WHAT YOU ARE ASKED TO DO
Pick up the Nevada court opinion on the Public Service Commission's show-cause order against Dave Wolzinger's bus line and continue it from the point where it stops.

# start of SOURCE DOCUMENT

Summary
In Public Serv. Comm'n v. Eighth Judicial Dist. Court, 61 Nev. 245, 123 P.2d 237 (1942), the Nevada Public Service Commission had ordered a passenger bus line operator to show cause why the Commission should not issue a cease and desist order against him for operating in intrastate commerce without securing the necessary state approval.
Summary of this case from U.S. v. ORR WATER DITCH COOpinion
No. 3354
March 19, 1942.
Appeal from Eighth Judicial District Court of the State of Nevada, in and for the county of Clark, and the presiding judge.
Gray Mashburn, Attorney-General, and W.T. Mathews and Alan Bible, Deputy Attorneys-General of Carson City, for Petitioners.
Harold M. Morse and Madison B. Graves, both of Las Vegas, for Respondents.
OPINION
On September 29, 1941, the public service commission made the following order: "It Appearing That there has been filed with the Public Service Commission of Nevada By R.C. Barton and Shirley Brown, doing business as Ely-Las Vegas Bus Lines, a complaint that Dave Wolzinger, doing business as Pony Express Stages, is operating motor vehicles in the transportation of passengers between points on U.S. Highways 50 and 93, wholly in the State of Nevada, without a certificate of public convenience and necessity and in violation of Section 6137, Nevada Compiled Laws, 1929, and Section 7 of Chapter 165, Statutes 1933, as amended. It is Ordered by the Commission upon its own motion that Dave Wolzinger shall appear before the Commission at the Hearing Room of the Nevada Hotel at Ely, Nevada, at 9:00 A.M. October 29, 1941, and show cause, if any he may have, why the Commission should not order him to cease and desist in acting as a common carrier of passengers in intrastate commerce within Nevada in pursuance of Section 6137, Nevada Compiled Laws, 1929, and Section 7 of Chapter 165, Statutes 1933, as amended, and why, pursuant to Section 15 of Chapter 165, Statutes 1933, action should not be begun with a view in enforcing the penalties prescribed in said section for conducting common carrier operations without first having secured a certificate of public convenience and necessity therefor. It Is Further Ordered That Dave Wolzinger shall bring with him records of all ticket sales made by any of his agents or drivers from July 1, 1940 to October 15, 1941." Said order was made pursuant to section 6(b) of the motor vehicle carriers act. Chap. 152, Stats. of Nevada, 1937, p. 339.

# end of SOURCE DOCUMENT
# start of GIVEN DATA

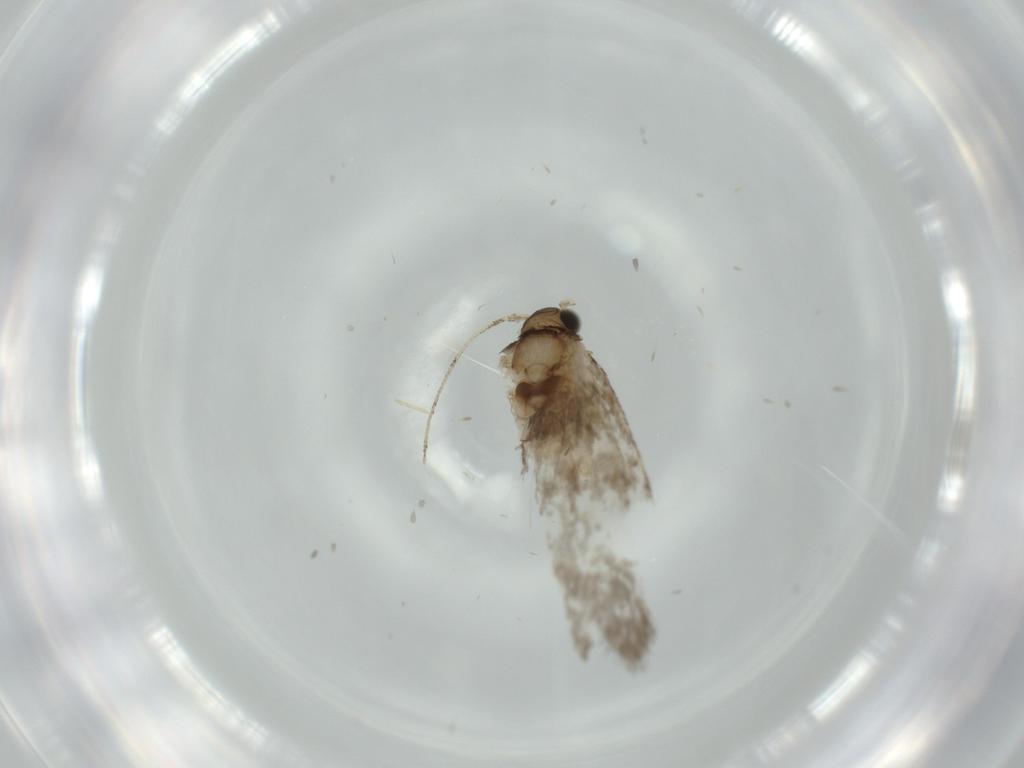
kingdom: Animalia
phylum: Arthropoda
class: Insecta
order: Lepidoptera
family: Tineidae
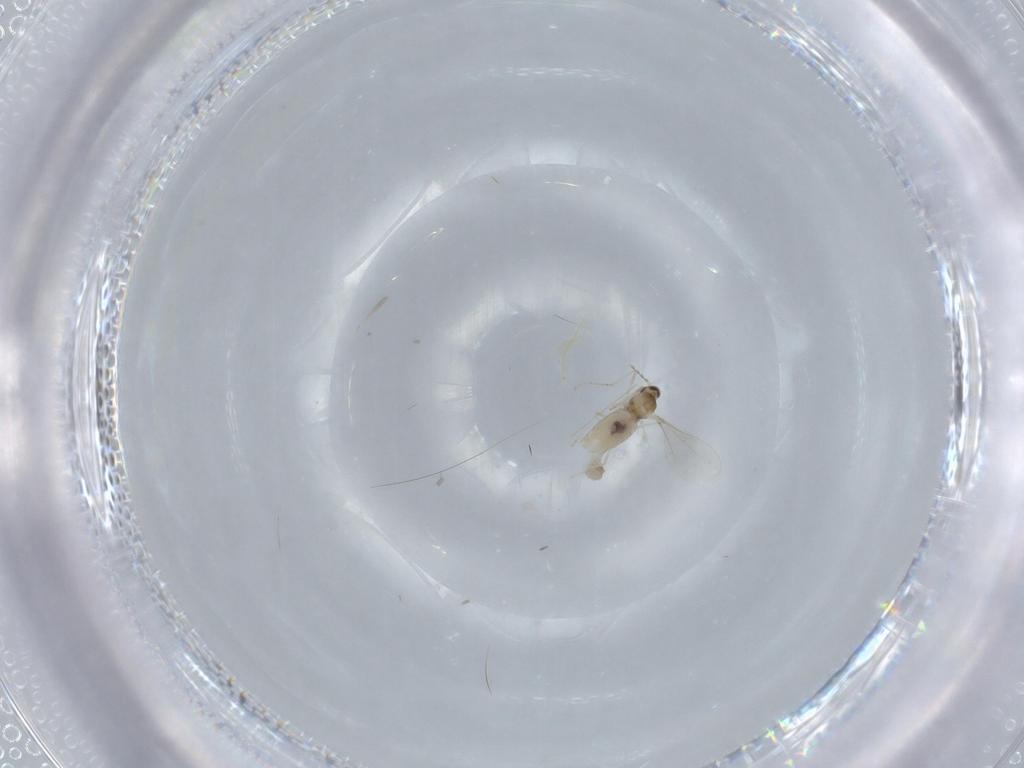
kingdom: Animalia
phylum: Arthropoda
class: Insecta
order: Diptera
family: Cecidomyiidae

# end of GIVEN DATA
# start of GIVEN DATA

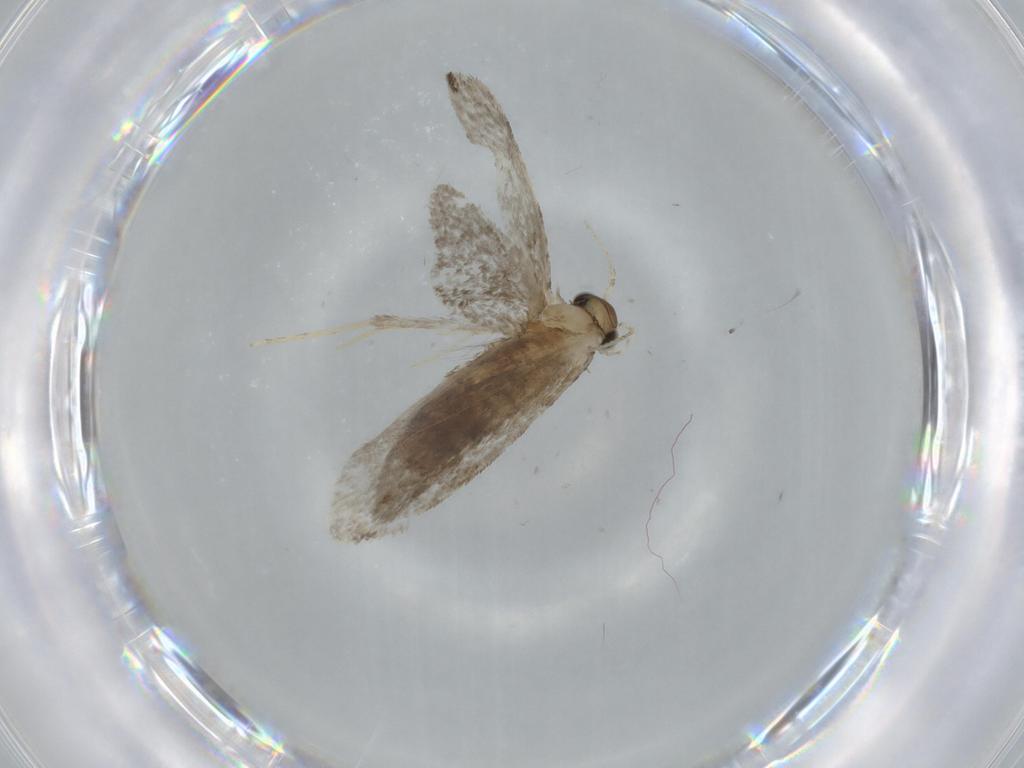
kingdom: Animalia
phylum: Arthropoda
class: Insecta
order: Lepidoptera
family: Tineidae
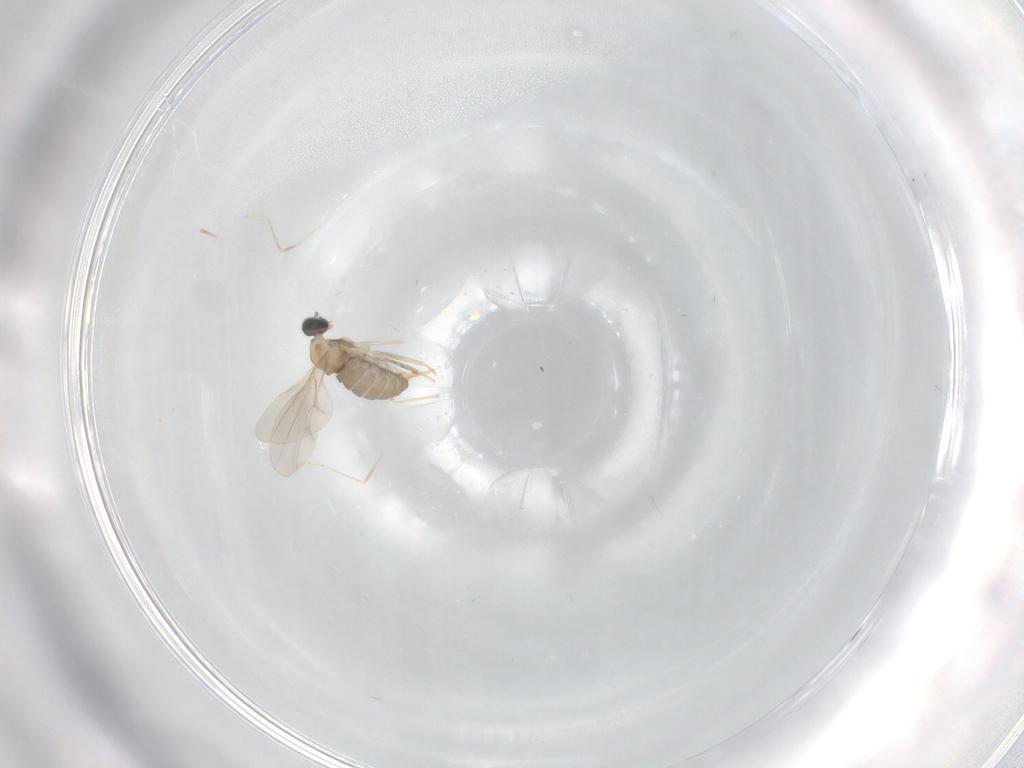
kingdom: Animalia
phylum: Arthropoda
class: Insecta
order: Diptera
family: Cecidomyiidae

# end of GIVEN DATA

REPLY
On October 25, 1941, in the Eighth judicial district court, Clark County, Wolzinger commenced an action against the public service commission praying that it be enjoined from holding any hearing on or under said order to show cause, or any similar order, and from taking any further steps or proceedings thereunder or referred to therein, or any other similar order. The complaint alleges that plaintiff is a citizen of the United States, a resident of the State of California, and that since July 1940 he has been engaged in business as a common carrier of passengers and their baggage in interstate commerce between Salt Lake City, Utah, and Los Angeles, California, via Ely, Pioche, and Las Vegas, Nevada, and other Nevada points, all under and by virtue of the authority granted him by the interstate commerce commission of the United States. It is further alleged: that the commission is without authority to enter or enforce its said order, but threatens to and will, unless restrained by this court, proceed with the hearing referred to therein; that the commission has subpenaed certain of plaintiff's employees and agents at Las Vegas, Ely and elsewhere and requires their attendance at said hearing; that since commencing operations as a common carrier in interstate commerce as aforesaid, plaintiff has built up a business of a value in excess of $10,000; that "plaintiff's business has been, is and will be disrupted by the entry and carrying out of said Order and by the holding of the hearing thereon and plaintiff, his business and property rights, will suffer great and irreparable damage, for which he has no plain, speedy or adequate remedy at law in this, that he, his agents, employees and attorneys will be required to be and appear before said Commission and said defendants as Commissioners, and to prepare records for the use of said Commission, all of which does and will continue to disrupt, interrupt and interfere with his service as a common carrier in interstate commerce and will cause him to be subjected to a multiplicity of baseless suits and prosecutions and will cause his reputation to suffer, all of which will ruin and destroy the business he has built up." A copy of the complaint is attached as an exhibit to the petition herein.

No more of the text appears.